Images de données tracées:
-=-=-

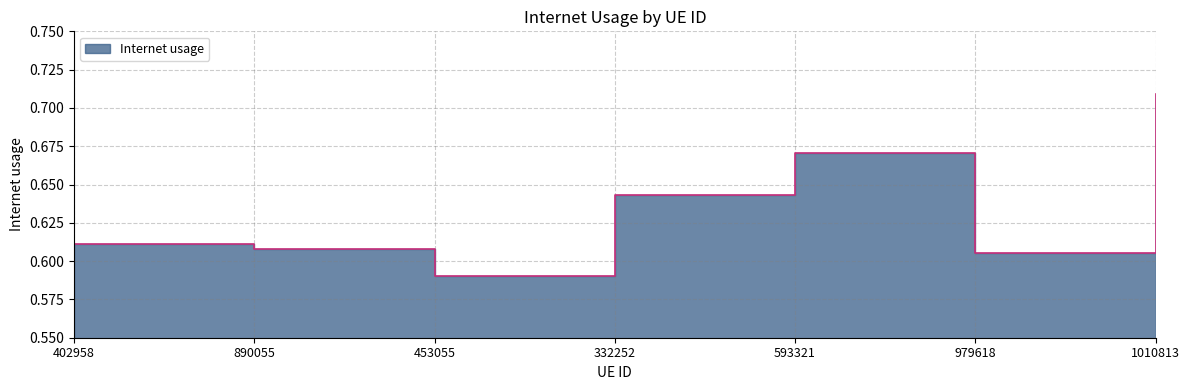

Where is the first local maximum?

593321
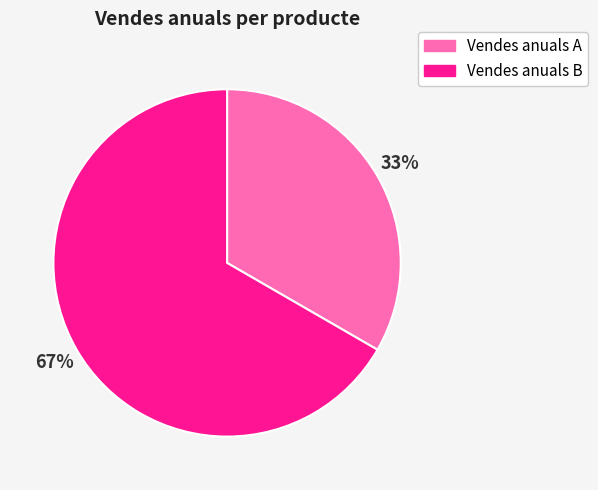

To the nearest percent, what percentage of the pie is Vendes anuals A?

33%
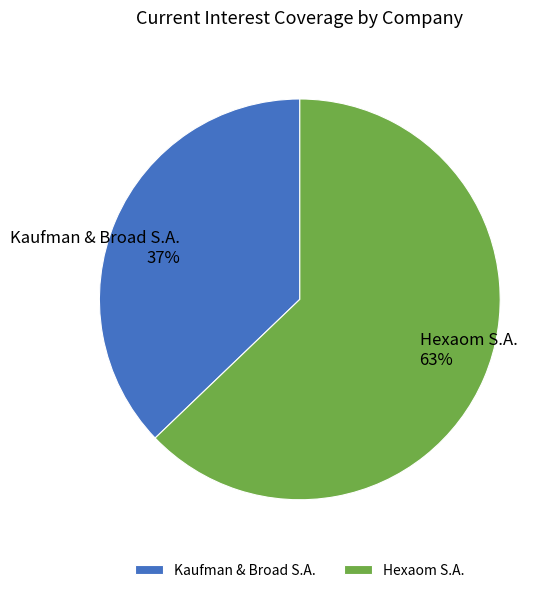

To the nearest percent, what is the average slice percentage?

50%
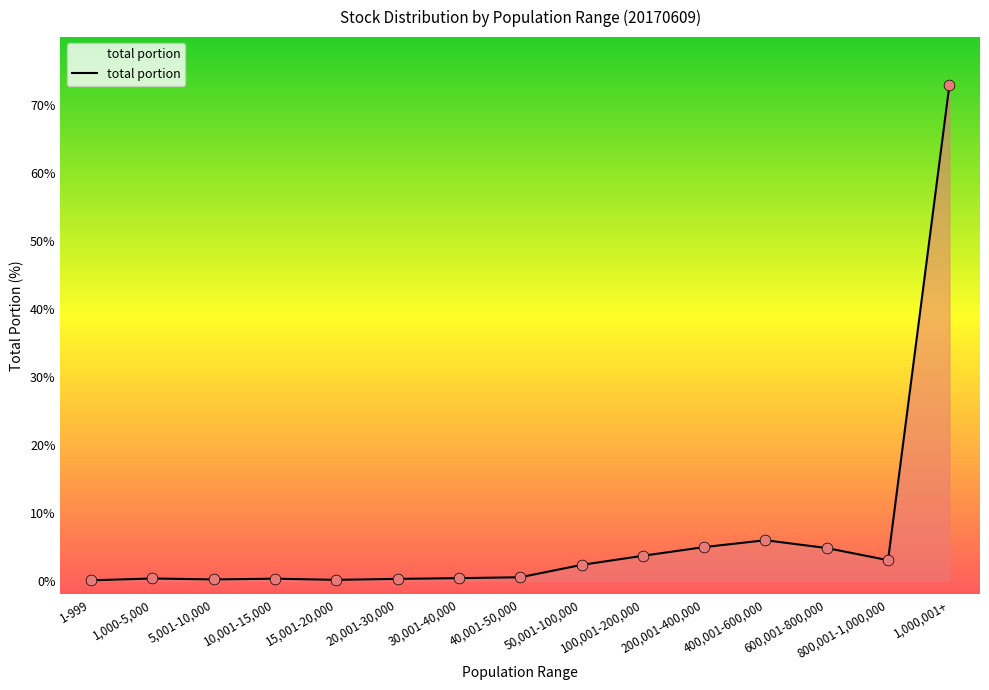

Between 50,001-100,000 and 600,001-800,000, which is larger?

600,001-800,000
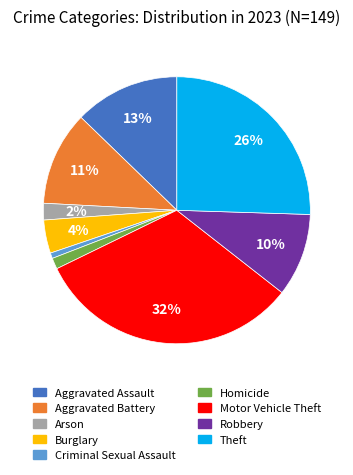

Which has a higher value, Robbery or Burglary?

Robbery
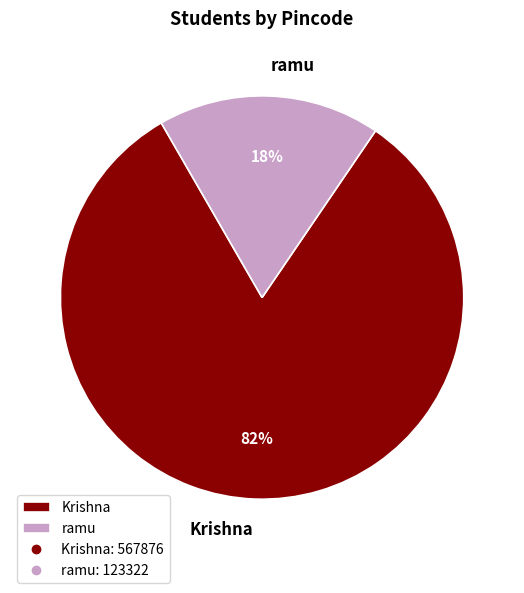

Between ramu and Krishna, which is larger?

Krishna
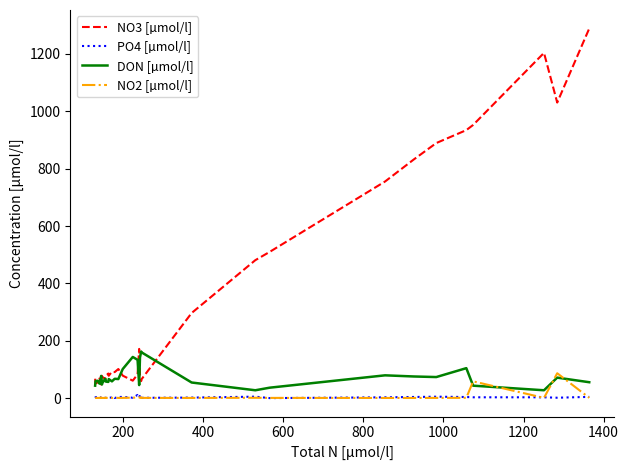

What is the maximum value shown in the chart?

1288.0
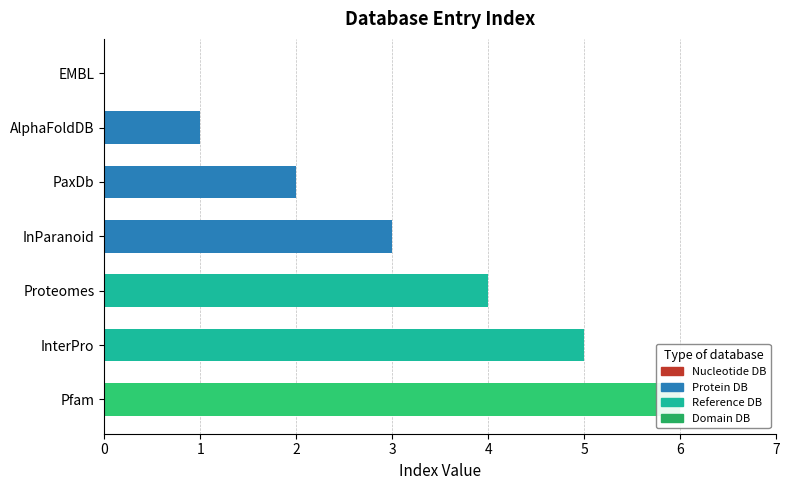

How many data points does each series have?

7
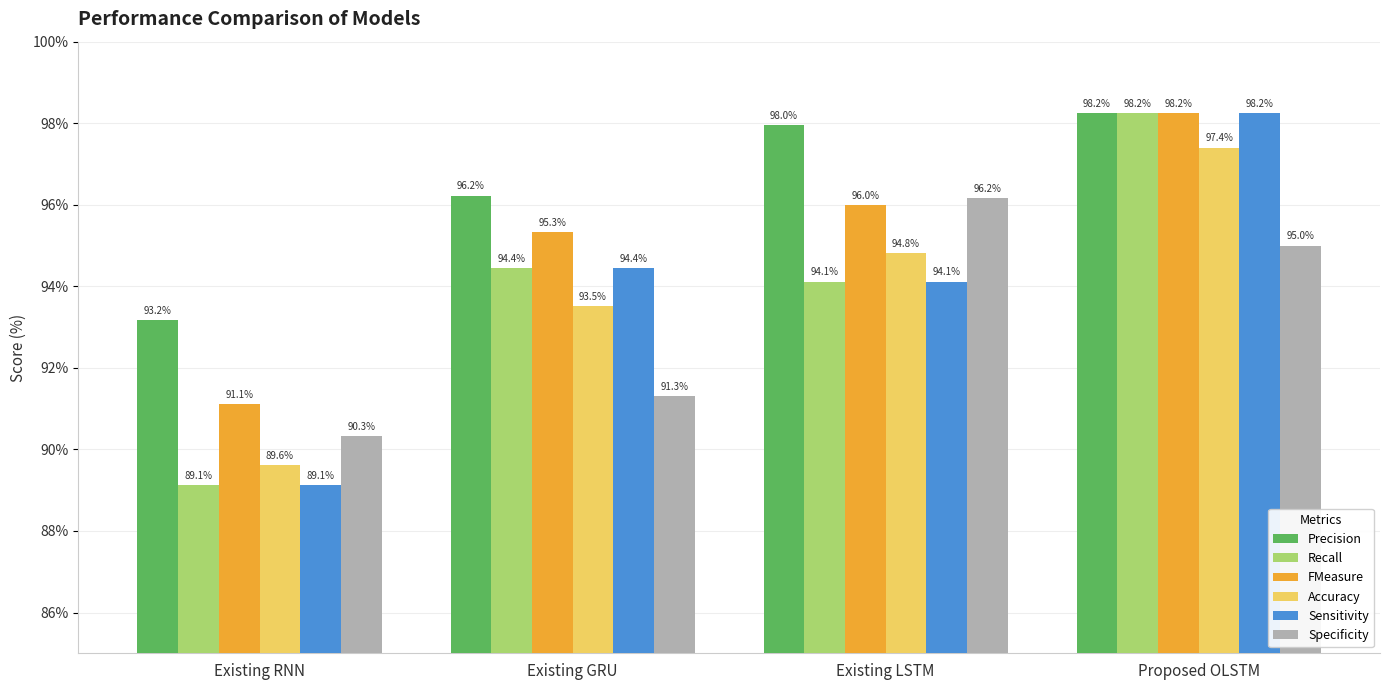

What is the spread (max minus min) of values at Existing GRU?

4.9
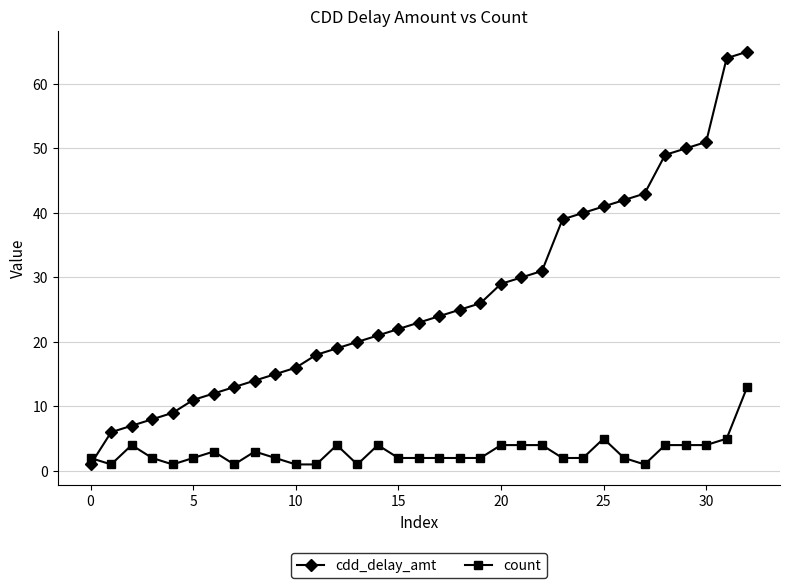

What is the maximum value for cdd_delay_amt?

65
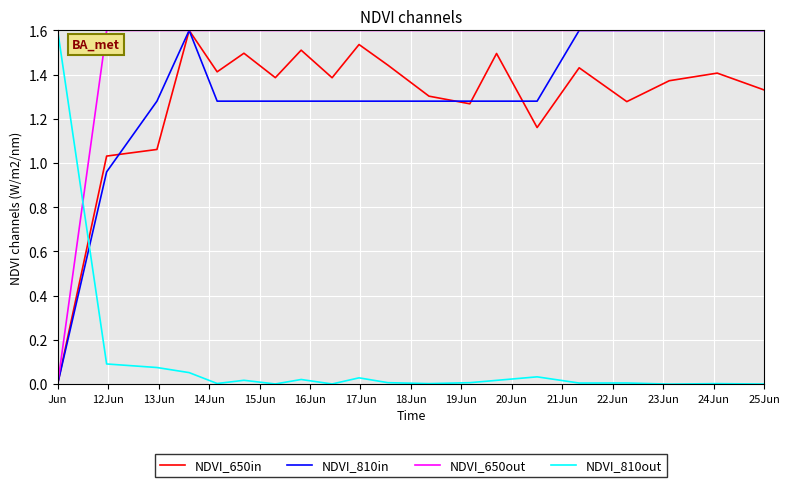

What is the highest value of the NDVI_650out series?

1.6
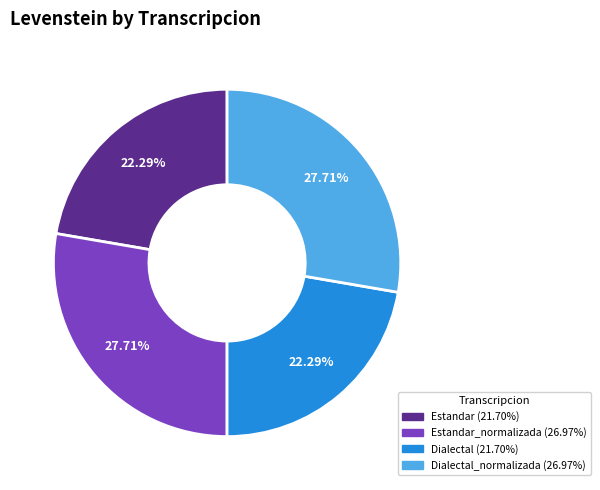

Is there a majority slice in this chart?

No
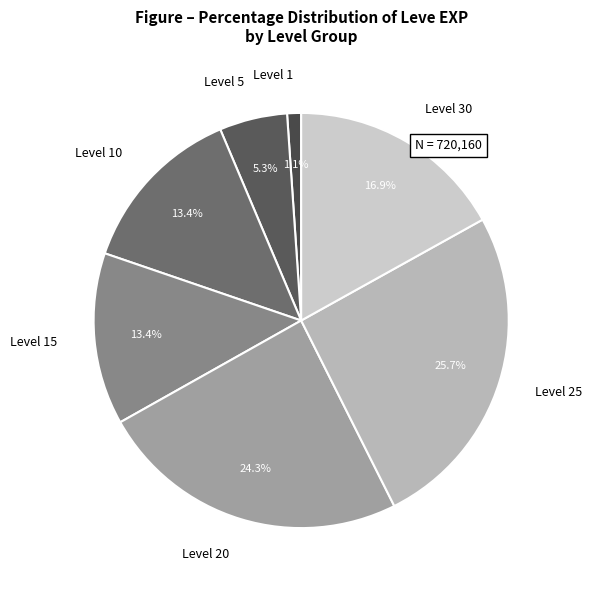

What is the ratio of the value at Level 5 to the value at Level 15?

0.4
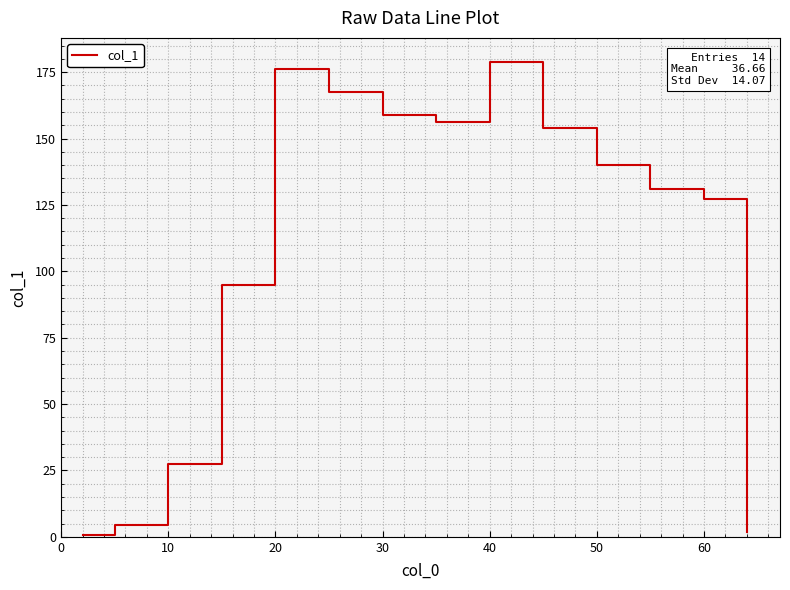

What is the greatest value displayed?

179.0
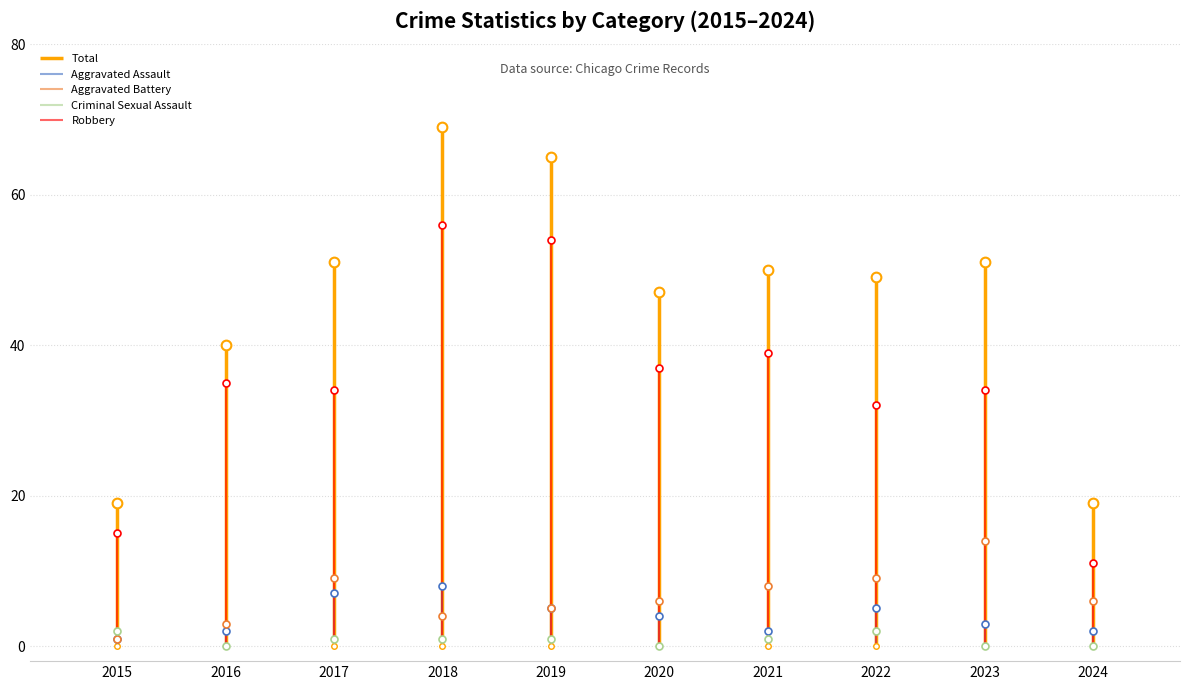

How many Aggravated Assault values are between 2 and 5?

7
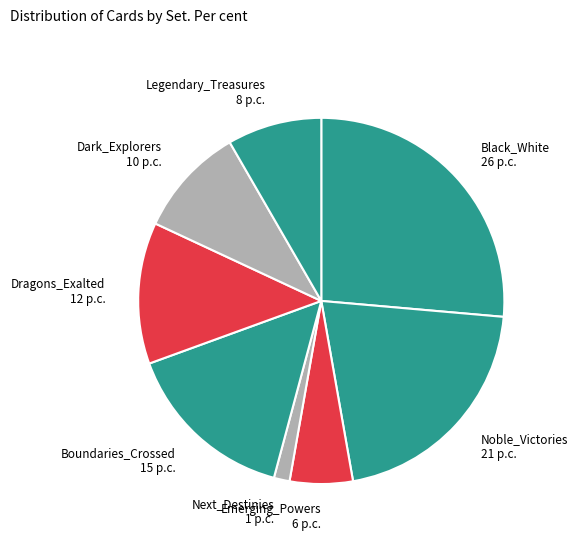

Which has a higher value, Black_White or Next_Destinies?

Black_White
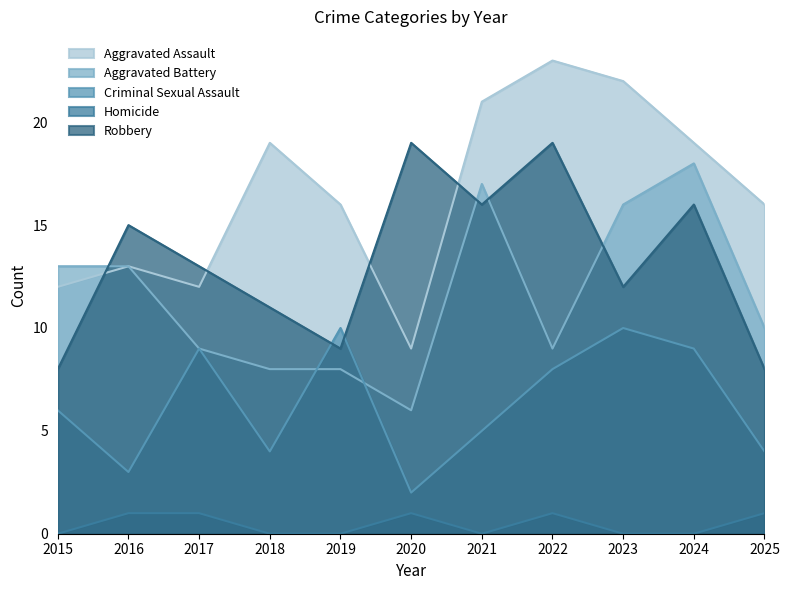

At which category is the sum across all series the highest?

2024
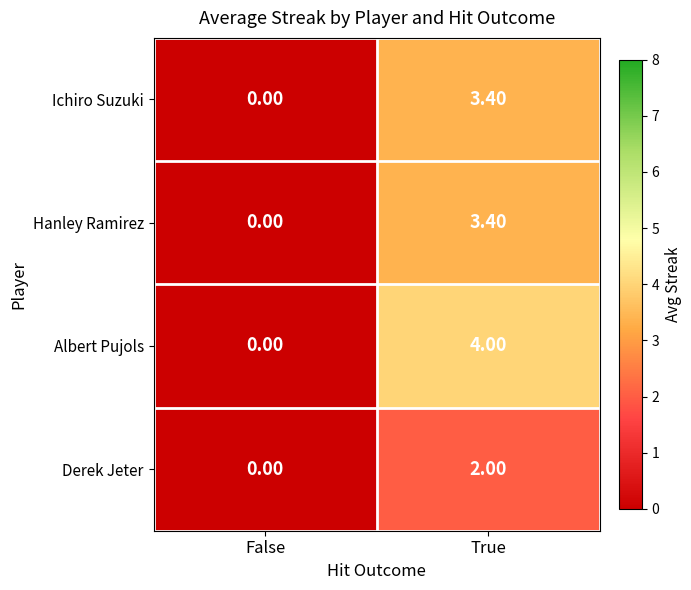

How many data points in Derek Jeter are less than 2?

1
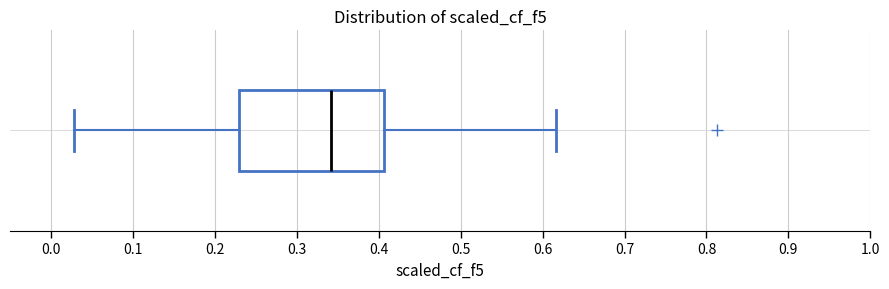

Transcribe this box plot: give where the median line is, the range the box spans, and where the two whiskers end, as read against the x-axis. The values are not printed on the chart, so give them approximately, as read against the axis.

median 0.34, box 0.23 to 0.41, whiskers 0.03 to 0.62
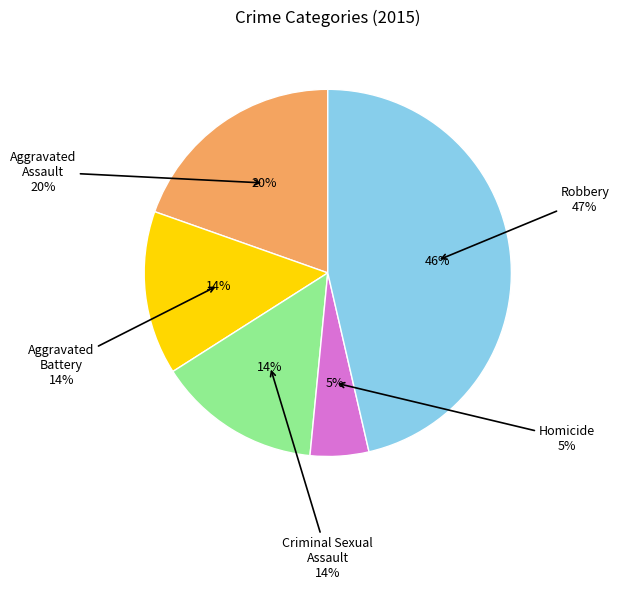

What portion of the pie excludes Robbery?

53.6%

-=-=-

▸ CONSIGNE
Quelles lignes des enregistrements contiennent le mot « points » ? Affichez chacune d'elles telle qu'elle figure.

▸ RÉPONSE FINALE
How many data points does each series have?
How many data points in Derek Jeter are less than 2?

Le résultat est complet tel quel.